Following on from rumours last month, a new report has suggested that Walgreens Boots Alliance (WBA) is lining up advisers to explore options for its Boots chain in the UK, including a sale that could value it at as much as £10bn.

According to Sky News, WBA will hire Goldman Sachs to examine the hiving off of the health & beauty chain, potentially via a sale or separate listing.

The report quotes City sources that said the process would be exploratory and might not ultimately lead to WBA disposing of Boots.

With a network of around 2,200 stores, an auction of Boots would be among the most significant deals involving a high street chain for many years. However, it would likely draw close scrutiny from the government given the retailer’s nationwide role in delivering public healthcare services.

One analyst told Sky News that the pharmacy chain’s value could be between £10bn and £12bn. Another market source thought the likely valuation would be closer to half that range.

Private equity funds sitting on huge undeployed pools of capital would inevitably be among the suitors for Boots if it came onto the market. Other reports suggested that Tesco, Sainsbury’s, Asda, Morrisons and Amazon could be interested in some of its stores to get better access to local communities for customer deliveries and shops.

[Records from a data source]
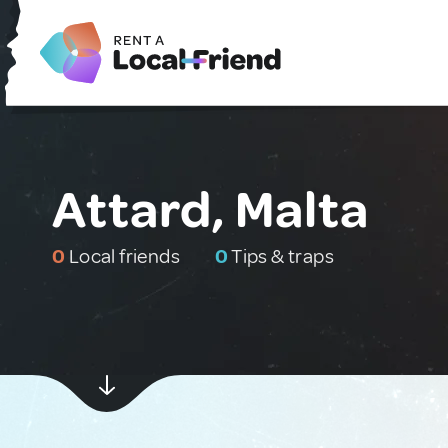
Attard, Malta
0
Local friends
0
Tips & traps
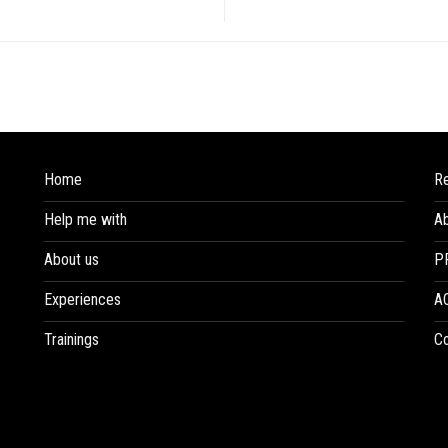
Home
R
Help me with
A
About us
P
Experiences
A
Trainings
Co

> [Directions]:
1. According to the Boots article, why would an auction of Boots likely attract close scrutiny from the government?
2. List the companies that the Boots article says could be interested in some of the Boots stores.
3. Answer these questions using the Boots article:
(a) Which firm will WBA reportedly hire to examine the hiving off of Boots?
(b) About how many stores does Boots have?
(c) What valuation range did one analyst give Sky News for the pharmacy chain?
The records have no connection to the Boots article.

> [Answers provided]:
1. The government would likely examine a sale closely because of the retailer's nationwide role in delivering public healthcare services.

2. Tesco, Sainsbury's, Asda, Morrisons, Amazon

3.
(a) Goldman Sachs
(b) Around 2,200
(c) Between £10bn and £12bn